Per il tumore del seno avanzato c’è una nuova opportunità terapeutica. Si tratta della chemioterapia metronomica, che rappresenta una nuova strada meno tossica e più efficace, secondo uno studio italiano pubblicato sulla rivista scientifica Jama Oncology. I risultati dello studio accademico METEORA-II, coordinato dall’Istituto europeo di oncologia (Ieo) di Milano sotto l’egida dell’IBCSG (International Breast Cancer Study Group), erano stati anticipati all’ultimo congresso ESMO (European Society of Medical Oncology) di Parigi, dove erano stati accolti con entusiasmo dalla comunità scientifica e dai pazienti. La chemioterapia metronomica consiste in farmaci in pillole a basse dosi da assumere a casa propria, invece che in ospedale per endovena a dosi più alte.

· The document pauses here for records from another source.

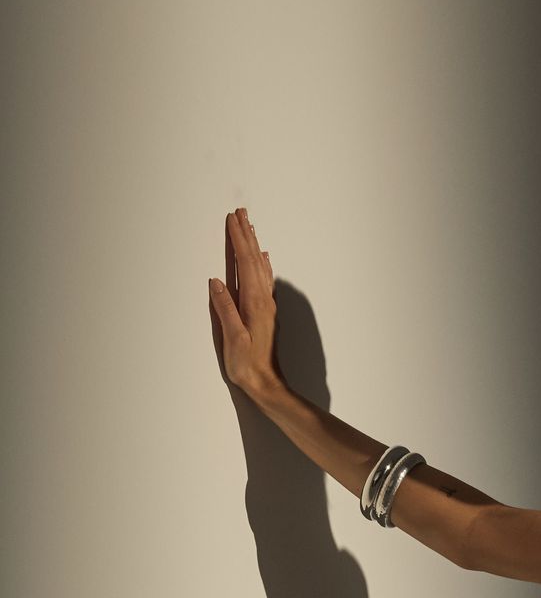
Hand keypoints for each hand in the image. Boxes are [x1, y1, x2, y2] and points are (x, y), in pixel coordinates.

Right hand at [208, 205, 279, 397]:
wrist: (267, 384)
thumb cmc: (247, 364)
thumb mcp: (233, 338)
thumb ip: (225, 309)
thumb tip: (216, 282)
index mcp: (254, 302)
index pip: (245, 263)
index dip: (238, 241)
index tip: (232, 220)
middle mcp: (264, 300)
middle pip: (254, 260)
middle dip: (246, 235)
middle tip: (241, 213)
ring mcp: (266, 305)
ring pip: (260, 267)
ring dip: (254, 246)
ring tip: (250, 227)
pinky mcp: (265, 312)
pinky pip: (264, 279)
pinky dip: (262, 264)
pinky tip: (263, 259)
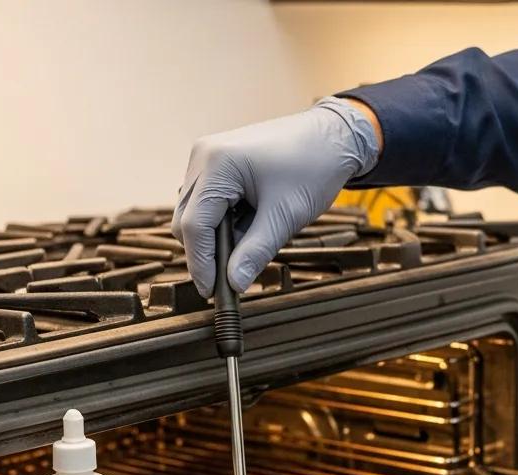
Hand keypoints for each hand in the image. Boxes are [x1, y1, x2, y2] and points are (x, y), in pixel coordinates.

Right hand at [171, 98, 380, 296]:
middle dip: (207, 252)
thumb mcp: (285, 216)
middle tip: (232, 280)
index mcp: (216, 164)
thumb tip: (235, 284)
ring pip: (197, 213)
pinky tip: (252, 228)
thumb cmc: (312, 168)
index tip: (212, 293)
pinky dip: (226, 224)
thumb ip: (256, 251)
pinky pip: (211, 203)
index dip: (201, 263)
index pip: (194, 225)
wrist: (331, 137)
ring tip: (253, 247)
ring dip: (218, 238)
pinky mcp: (219, 164)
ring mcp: (208, 159)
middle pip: (186, 220)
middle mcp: (203, 157)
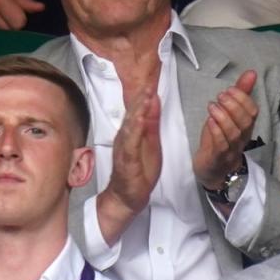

Per questo lavoro, iniziato nel settembre 2017 e concluso nel gennaio 2021, sono state coinvolte 140 persone con tumore metastatico di tipo ER+/ERB2, provenienti da 15 centri oncologici italiani, a cui era stata somministrato un ciclo di chemioterapia oppure due cicli di terapia endocrina. Le pazienti sono state randomizzate in due bracci: uno ha seguito lo schema metronomico VEX (Vinorelbina, Ciclofosfamide e Capecitabina) e l’altro ha assunto la chemioterapia tradizionale con Paclitaxel per via endovenosa. Elisabetta Munzone, oncologa della Divisione di Senologia Medica IEO e prima firma del lavoro, ha dichiarato che “la terapia con lo schema VEX si è dimostrata superiore rispetto alla chemioterapia standard relativamente all’efficacia e ad alcuni effetti collaterali: per esempio non causa la caduta dei capelli“. Inoltre, il TTF (time-to-treatment-failure, cioè l’intervallo tra il momento del reclutamento e la fine del trattamento per cause diverse) “è stato in media significativamente più lungo con VEX che con Paclitaxel, rispettivamente 8,3 mesi e 5,7 mesi“.
STUDIO IERO SULLA CHEMIOTERAPIA METRONOMICA CONTRO TUMORE DEL SENO AVANZATO
Un anno dopo la percentuale di pazienti con tumore del seno avanzato che continuava a beneficiare della chemioterapia metronomica “era del 34,3% nel braccio VEX e dell’8,6% nel braccio Paclitaxel. Anche la PFS (progression free survival, cioè sopravvivenza senza progressione di malattia) è stata significativamente più’ lunga con VEX che con Paclitaxel, rispettivamente 11,1 mesi e 6,9“. Inoltre, il tasso di PFS a 12 mesi “è stato del 43,5% nel braccio VEX e del 21,9% nel braccio Paclitaxel“. Quindi, la chemioterapia metronomica “offre un controllo migliore della malattia perché rallenta il tempo di progressione di circa 4 mesi e riduce il rischio di dover interrompere la terapia per effetti collaterali, con un vantaggio in termini di tempo di 3 mesi e mezzo“.
Ma benefici importanti riguardano anche la qualità di vita delle donne con tumore del seno: “Le pazienti non solo non perdono i capelli, ma non sono costrette a recarsi una volta al mese in ospedale per ricevere un’alta dose farmaci, concentrata nel solo tempo dell’infusione, che purtroppo può causare effetti avversi importanti“. Ci sono tossicità anche con la chemioterapia metronomica, ad esempio sono più frequenti quelle ematologiche. “Ma la grande differenza è che possono essere gestite con la personalizzazione, adattando i tempi e i modi dell’assunzione della terapia alle caratteristiche individuali di ogni paziente, e alla sua personale risposta ai farmaci“. Pertanto, è importante che la chemioterapia metronomica venga effettuata in centri oncologici specializzati, orientati alla medicina di precisione.